* **TASK GOAL**
Starting at the first line of the entries, extract each line up to and including the one that contains "(at 66.5 129.5))", but leave out the pictures.

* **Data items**
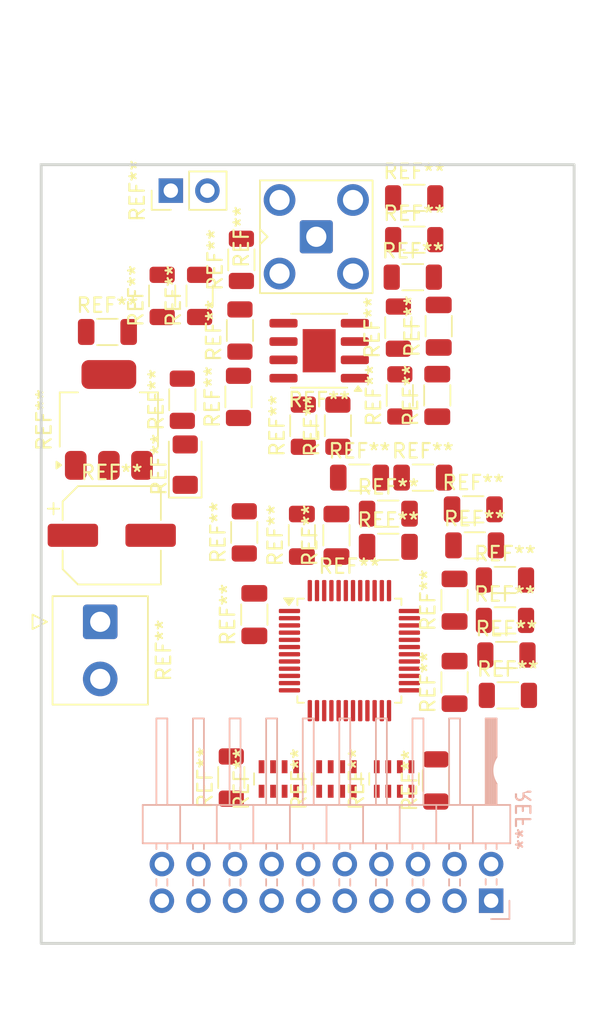
<source format=kicad_pcb>
(kicad_pcb
	(version 20240108)
	(generator "pcbnew")
	(generator_version "8.0")
	(general
		(thickness 1.6)
		(legacy_teardrops no)
	)
	(paper "A4")
	(layers
		(0 "F.Cu" signal)
		(31 "B.Cu" signal)
		(32 "B.Adhes" user "B.Adhesive")
		(33 "F.Adhes" user "F.Adhesive")
		(34 "B.Paste" user)
		(35 "F.Paste" user)
		(36 "B.SilkS" user "B.Silkscreen")
		(37 "F.SilkS" user "F.Silkscreen")
		(38 "B.Mask" user)
		(39 "F.Mask" user)
		(40 "Dwgs.User" user "User.Drawings")
		(41 "Cmts.User" user "User.Comments")
		(42 "Eco1.User" user "User.Eco1")
		(43 "Eco2.User" user "User.Eco2")
		(44 "Edge.Cuts" user)
		(45 "Margin" user)
		(46 "B.CrtYd" user "B.Courtyard")
		(47 "F.CrtYd" user "F.Courtyard")
		(48 "B.Fab" user)
		(49 "F.Fab" user)
		(50 "User.1" user)
		(51 "User.2" user)
		(52 "User.3" user)
		(53 "User.4" user)
		(54 "User.5" user)
		(55 "User.6" user)
		(56 "User.7" user)
		(57 "User.8" user)
		(58 "User.9" user)
	)
	(setup
		(pad_to_mask_clearance 0)
		(allow_soldermask_bridges_in_footprints no)
		(aux_axis_origin 62.5 87.5)
		(grid_origin 99.5 87.5)
		(pcbplotparams
			(layerselection 0x00010fc_ffffffff)
			(plot_on_all_layers_selection 0x0000000_00000000)
			(disableapertmacros no)
			(usegerberextensions no)
			(usegerberattributes yes)
			(usegerberadvancedattributes yes)
			(creategerberjobfile yes)
			(dashed_line_dash_ratio 12.000000)
			(dashed_line_gap_ratio 3.000000)
			(svgprecision 4)
			(plotframeref no)
			(viasonmask no)
			(mode 1)
			(useauxorigin no)
			(hpglpennumber 1)
			(hpglpenspeed 20)
			(hpglpendiameter 15.000000)
			(pdf_front_fp_property_popups yes)
			(pdf_back_fp_property_popups yes)
			(dxfpolygonmode yes)
			(dxfimperialunits yes)
			(dxfusepcbnewfont yes)
			(psnegative no)
			(psa4output no)
			(plotreference yes)
			(plotvalue yes)
			(plotfptext yes)
			(plotinvisibletext no)
			(sketchpadsonfab no)
			(subtractmaskfromsilk no)
			(outputformat 1)
			(mirror no)
			(drillshape 1)
			(scaleselection 1)
			(outputdirectory "")
		)
	)
	(net 0 "")
	(footprint "Resistor_SMD:R_1206_3216Metric" (layer "F.Cu") (at 88.4 92.7))
	(footprint "Resistor_SMD:R_1206_3216Metric" (layer "F.Cu") (at 70.9 96.6 90))
	(footprint "MountingHole:MountingHole_3.2mm_M3" (layer "F.Cu") (at 66.5 129.5))
	(footprint "Resistor_SMD:R_1206_3216Metric" (layer "F.Cu") (at 94.9 124.3))
	(footprint "Capacitor_SMD:C_1206_3216Metric" (layer "F.Cu") (at 84.6 109.2))
	(footprint "Resistor_SMD:R_1206_3216Metric" (layer "F.Cu") (at 83.1 105.6 90))
	(footprint "Capacitor_SMD:CP_Elec_6.3x7.7" (layer "F.Cu") (at 67.4 113.2))
	(footprint "Resistor_SMD:R_1206_3216Metric" (layer "F.Cu") (at 73.5 96.6 90))
	(footprint "MountingHole:MountingHole_3.2mm_M3" (layer "F.Cu") (at 95.5 129.5))
	(footprint "Package_SO:SOIC-8-1EP_3.9x4.9mm_P1.27mm_EP2.29x3mm" (layer "F.Cu") (at 81.8 100.4 180))
	(footprint "Capacitor_SMD:C_1206_3216Metric" (layer "F.Cu") (at 92.5 111.4))
	(footprint "Capacitor_SMD:C_1206_3216Metric" (layer "F.Cu") (at 86.6 114))
	(footprint "Capacitor_SMD:C_1206_3216Metric" (layer "F.Cu") (at 83 113.2 90))
	(footprint "Resistor_SMD:R_1206_3216Metric" (layer "F.Cu") (at 94.7 116.3))
	(footprint "Resistor_SMD:R_1206_3216Metric" (layer "F.Cu") (at 75.7 130 90))
	(footprint "LED_SMD:LED_1206_3216Metric" (layer "F.Cu") (at 72.5 108.3 90))
	(footprint "Connector_PinHeader_2.54mm:PinHeader_1x02_P2.54mm_Vertical" (layer "F.Cu") (at 71.5 89.3 90))
	(footprint "Capacitor_SMD:C_1206_3216Metric" (layer "F.Cu") (at 77.3 118.7 90))
	(footprint "Resistor_SMD:R_1206_3216Metric" (layer "F.Cu") (at 88.4 89.8))
	(footprint "Resistor_SMD:R_1206_3216Metric" (layer "F.Cu") (at 94.7 119.1))
	(footprint "Capacitor_SMD:C_1206_3216Metric" (layer "F.Cu") (at 80.6 113.2 90))
	(footprint "Resistor_SMD:R_1206_3216Metric" (layer "F.Cu") (at 87.4 103.5 90))
	(footprint "Capacitor_SMD:C_1206_3216Metric" (layer "F.Cu") (at 89 109.2))
	(footprint "Resistor_SMD:R_1206_3216Metric" (layer "F.Cu") (at 87.3 98.8 90))
	(footprint "Resistor_SMD:R_Array_Concave_4x0603" (layer "F.Cu") (at 87 130.1 90))
	(footprint "Capacitor_SMD:C_1206_3216Metric" (layer "F.Cu") (at 91.2 117.7 90))
	(footprint "Capacitor_SMD:C_1206_3216Metric" (layer "F.Cu") (at 67.1 99.1))
	(footprint "Resistor_SMD:R_1206_3216Metric" (layer "F.Cu") (at 94.8 121.5))
	(footprint "Resistor_SMD:R_Array_Concave_4x0603" (layer "F.Cu") (at 83 130.1 90))
	(footprint "Capacitor_SMD:C_1206_3216Metric" (layer "F.Cu") (at 91.2 123.4 90))
	(footprint "MountingHole:MountingHole_3.2mm_M3" (layer "F.Cu") (at 66.5 91.5))
	(footprint "Resistor_SMD:R_1206_3216Metric" (layer "F.Cu") (at 76.2 103.6 90))
	(footprint "Resistor_SMD:R_1206_3216Metric" (layer "F.Cu") (at 89.9 130.2 90))
	(footprint "Connector_TE-Connectivity:TE_826576-2_1x02_P3.96mm_Vertical" (layer "F.Cu") (at 66.6 119.2 -90))
	(footprint "Capacitor_SMD:C_1206_3216Metric" (layer "F.Cu") (at 90.1 98.7 90))
	(footprint "Resistor_SMD:R_1206_3216Metric" (layer "F.Cu") (at 76.6 113 90))
	(footprint "Capacitor_SMD:C_1206_3216Metric" (layer "F.Cu") (at 86.6 111.7))
	(footprint "Package_TO_SOT_SMD:SOT-223" (layer "F.Cu") (at 67.2 105.2 90))
	(footprint "Connector_Coaxial:SMA_BAT_Wireless_BWSMA-KWE-Z001" (layer "F.Cu") (at 81.6 92.5))
	(footprint "Resistor_SMD:R_1206_3216Metric" (layer "F.Cu") (at 72.3 103.8 90))
	(footprint "Package_QFP:LQFP-48_7x7mm_P0.5mm" (layer "F.Cu") (at 83.9 121.2))
	(footprint "Resistor_SMD:R_1206_3216Metric" (layer "F.Cu") (at 76.3 99 90))
	(footprint "Resistor_SMD:R_1206_3216Metric" (layer "F.Cu") (at 88.3 95.3))
	(footprint "MountingHole:MountingHole_3.2mm_M3" (layer "F.Cu") (at 95.5 91.5))
	(footprint "Resistor_SMD:R_1206_3216Metric"
		(layer "F.Cu")
		(uuid "e371c581-d389-42f6-a884-f8758bee8265")
		(at 80.7 105.6 90)
		(descr "Resistor SMD 1206 (3216 Metric), square (rectangular) end terminal, IPC_7351 nominal, (Body size source: IPC-SM-782 page 72, https://www.pcb-3d.com/wordpress/wp-content/uploads/ipc-sm-782a_amendment_1_and_2.pdf), generated with kicad-footprint-generator")
		(tags "resistor")
		(property "Reference" "REF**"
			(at 0 -1.82 90)
			(layer "F.SilkS")
			(uuid "fb60d79e-dbfa-4dd2-b1bc-f7d39a547de0")
			(effects
				(font
					(size 1 1)
					(thickness 0.15)
				)
			)
		)
		(property "Value" "R_1206_3216Metric"
			(at 0 1.82 90)
			(layer "F.Fab")
			(uuid "7755fcd5-d4fe-4404-a8a9-8ce995a666a4")
			(effects
				(font
					(size 1 1)
					(thickness 0.15)
				)
			)
		)
		(property "Footprint" "Resistor_SMD:R_1206_3216Metric"
			(at 0
... [54423 chars truncated]
</source>
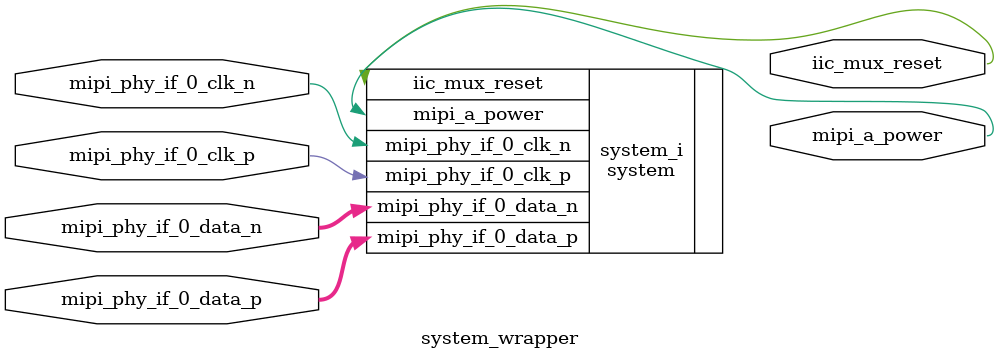
<source format=v>
`timescale 1 ps / 1 ps

module system_wrapper
   (iic_mux_reset,
    mipi_a_power,
    mipi_phy_if_0_clk_n,
    mipi_phy_if_0_clk_p,
    mipi_phy_if_0_data_n,
    mipi_phy_if_0_data_p);
  output [0:0]iic_mux_reset;
  output [0:0]mipi_a_power;
  input mipi_phy_if_0_clk_n;
  input mipi_phy_if_0_clk_p;
  input [1:0]mipi_phy_if_0_data_n;
  input [1:0]mipi_phy_if_0_data_p;

  wire [0:0]iic_mux_reset;
  wire [0:0]mipi_a_power;
  wire mipi_phy_if_0_clk_n;
  wire mipi_phy_if_0_clk_p;
  wire [1:0]mipi_phy_if_0_data_n;
  wire [1:0]mipi_phy_if_0_data_p;

  system system_i
       (.iic_mux_reset(iic_mux_reset),
        .mipi_a_power(mipi_a_power),
        .mipi_phy_if_0_clk_n(mipi_phy_if_0_clk_n),
        .mipi_phy_if_0_clk_p(mipi_phy_if_0_clk_p),
        .mipi_phy_if_0_data_n(mipi_phy_if_0_data_n),
        .mipi_phy_if_0_data_p(mipi_phy_if_0_data_p));
endmodule

</source>
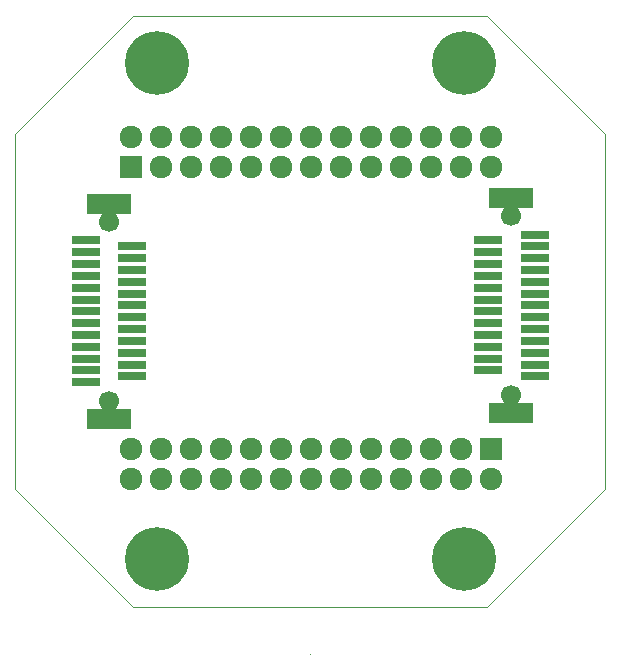
<source format=gbs>
G04 (created by PCBNEW (2013-09-06 BZR 4312)-stable) date K 20 nov   2013 22:54:32 EET*
%MOIN*%
G04 Gerber Fmt 3.4, Leading zero omitted, Abs format*
%FSLAX34Y34*%
G01*
G70*
G90*
G04 APERTURE LIST*
%ADD10C,0.000787*%
%ADD11C,0.001000*%
%ADD12C,0.066929*%
%ADD13R,0.149606X0.066929*%
%ADD14R,0.097638X0.031496*%
%ADD15C,0.212598*%
%ADD16R,0.075748X0.075748*%
%ADD17C,0.075748*%
G04 APERTURE END LIST*
G54D10*
G54D11*
X49213Y-56692D02*
G75*
G03X49213Y-56692I0J0D01*
G74*
G01*
X49211Y-56692D02*
X49213Y-56692D01*
X49212Y-56691D02*
X49212Y-56693D01*
X43307Y-55118D02*
X39370Y-51181D01*
X55118Y-55118D02*
X43307Y-55118D01*
X59055Y-51181D02*
X55118Y-55118D01*
X59055Y-39370D02*
X59055Y-51181D01*
X55118Y-35433D02*
X59055Y-39370D01*
X43307Y-35433D02*
X55118Y-35433D01*
X39370Y-39370D02*
X43307Y-35433D01*
X39370Y-51181D02*
X39370Y-39370D01*
G54D12*
X42503Y-42303D03*
X42503Y-48248D03*
G54D13*
X42503Y-41692D03*
X42503Y-48858D03*
G54D14*
X41732Y-47637D03*
X41732Y-47244D03*
X41732Y-46850D03*
X41732Y-46456D03*
X41732Y-46062D03*
X41732Y-45669D03*
X41732Y-45275D03*
X41732Y-44881D03*
X41732Y-44488D03*
X41732Y-44094D03*
X41732Y-43700D03*
X41732Y-43307D03*
X41732Y-42913D03*
X43275Y-43110D03*
X43275Y-43503D03*
X43275Y-43897D03*
X43275Y-44291D03*
X43275Y-44685D03*
X43275Y-45078D03*
X43275Y-45472D03*
X43275Y-45866D03*
X43275Y-46259D03*
X43275Y-46653D03*
X43275Y-47047D03*
X43275Y-47440D03*
G54D12*
X42503Y-48248D03*
X42503Y-42303D03*
G54D13*
X42503Y-48858D03*
X42503Y-41692D03*
G54D12*
X55921Y-48051D03*
X55921Y-42106D03*
G54D13*
X55921Y-48661D03*
X55921Y-41496D03*
G54D14*
X56692Y-42716D03*
X56692Y-43110D03*
X56692Y-43503D03*
X56692Y-43897D03*
X56692Y-44291D03*
X56692Y-44685D03*
X56692Y-45078D03*
X56692Y-45472D03*
X56692Y-45866D03*
X56692Y-46259D03*
X56692Y-46653D03*
X56692Y-47047D03*
X56692Y-47440D03*
X55149Y-47244D03*
X55149Y-46850D03*
X55149Y-46456D03*
X55149Y-46062D03*
X55149Y-45669D03*
X55149Y-45275D03*
X55149Y-44881D03*
X55149Y-44488D03*
X55149Y-44094D03*
X55149Y-43700D03*
X55149Y-43307D03*
X55149Y-42913D03*
G54D12*
X55921Y-42106D03*
X55921Y-48051D03*
G54D13*
X55921Y-41496D03*
X55921Y-48661D03*
G54D15*
X44094Y-37007D03*
X54330Y-37007D03*
X54330Y-53543D03*
X44094Y-53543D03*
G54D16*
X55250Y-49850D03*
G54D17*
X55250Y-50850D03*
X54250Y-49850D03*
X54250Y-50850D03*
X53250Y-49850D03*
X53250Y-50850D03*
X52250Y-49850D03*
X52250Y-50850D03*
X51250Y-49850D03*
X51250Y-50850D03*
X50250Y-49850D03*
X50250Y-50850D03*
X49250Y-49850D03*
X49250Y-50850D03*
X48250Y-49850D03*
X48250Y-50850D03*
X47250Y-49850D03*
X47250Y-50850D03*
X46250Y-49850D03*
X46250Y-50850D03*
X45250Y-49850D03*
X45250Y-50850D03*
X44250Y-49850D03*
X44250Y-50850D03*
X43250Y-49850D03*
X43250Y-50850D03*
G54D16*
X43250Y-40450D03*
G54D17*
X43250Y-39450D03*
X44250Y-40450D03*
X44250Y-39450D03*
X45250Y-40450D03*
X45250Y-39450D03*
X46250Y-40450D03*
X46250Y-39450D03*
X47250Y-40450D03*
X47250Y-39450D03*
X48250Y-40450D03*
X48250Y-39450D03*
X49250Y-40450D03*
X49250Y-39450D03*
X50250Y-40450D03*
X50250Y-39450D03*
X51250Y-40450D03*
X51250Y-39450D03*
X52250Y-40450D03*
X52250Y-39450D03*
X53250Y-40450D03*
X53250Y-39450D03*
X54250Y-40450D03*
X54250Y-39450D03*
X55250Y-40450D03*
X55250Y-39450D03*
M02*

</source>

* **WRITTEN ANSWER**
<source format=kicad_pcb>
(kicad_pcb
	(version 20240108)
	(generator "pcbnew")
	(generator_version "8.0")
	(general
		(thickness 1.6)
		(legacy_teardrops no)
	)
	(paper "A4")
	(layers
		(0 "F.Cu" signal)
		(31 "B.Cu" signal)
		(32 "B.Adhes" user "B.Adhesive")
		(33 "F.Adhes" user "F.Adhesive")
		(34 "B.Paste" user)
		(35 "F.Paste" user)
		(36 "B.SilkS" user "B.Silkscreen")
		(37 "F.SilkS" user "F.Silkscreen")
		(38 "B.Mask" user)
		(39 "F.Mask" user)
		(40 "Dwgs.User" user "User.Drawings")
		(41 "Cmts.User" user "User.Comments")
		(42 "Eco1.User" user "User.Eco1")
		(43 "Eco2.User" user "User.Eco2")
		(44 "Edge.Cuts" user)
		(45 "Margin" user)
		(46 "B.CrtYd" user "B.Courtyard")
		(47 "F.CrtYd" user "F.Courtyard")
		(48 "B.Fab" user)
		(49 "F.Fab" user)
		(50 "User.1" user)
		(51 "User.2" user)
		(52 "User.3" user)
		(53 "User.4" user)
		(54 "User.5" user)
		(55 "User.6" user)
		(56 "User.7" user)
		(57 "User.8" user)
		(58 "User.9" user)
	)
	(setup
		(pad_to_mask_clearance 0)
		(allow_soldermask_bridges_in_footprints no)
		(aux_axis_origin 62.5 87.5)
		(grid_origin 99.5 87.5)
		(pcbplotparams
			(layerselection 0x00010fc_ffffffff)
			(plot_on_all_layers_selection 0x0000000_00000000)
			(disableapertmacros no)
			(usegerberextensions no)
			(usegerberattributes yes)
			(usegerberadvancedattributes yes)
			(creategerberjobfile yes)
			(dashed_line_dash_ratio 12.000000)
			(dashed_line_gap_ratio 3.000000)
			(svgprecision 4)
			(plotframeref no)
			(viasonmask no)
			(mode 1)
			(useauxorigin no)
			(hpglpennumber 1)
			(hpglpenspeed 20)
			(hpglpendiameter 15.000000)
			(pdf_front_fp_property_popups yes)
			(pdf_back_fp_property_popups yes)
			(dxfpolygonmode yes)
			(dxfimperialunits yes)
			(dxfusepcbnewfont yes)
			(psnegative no)
			(psa4output no)
			(plotreference yes)
			(plotvalue yes)
			(plotfptext yes)
			(plotinvisibletext no)
			(sketchpadsonfab no)
			(subtractmaskfromsilk no)
			(outputformat 1)
			(mirror no)
			(drillshape 1)
			(scaleselection 1)
			(outputdirectory "")
		)
	)
	(net 0 "")
	(footprint "Resistor_SMD:R_1206_3216Metric" (layer "F.Cu") (at 88.4 92.7))
	(footprint "Resistor_SMD:R_1206_3216Metric" (layer "F.Cu") (at 70.9 96.6 90))
	(footprint "MountingHole:MountingHole_3.2mm_M3" (layer "F.Cu") (at 66.5 129.5))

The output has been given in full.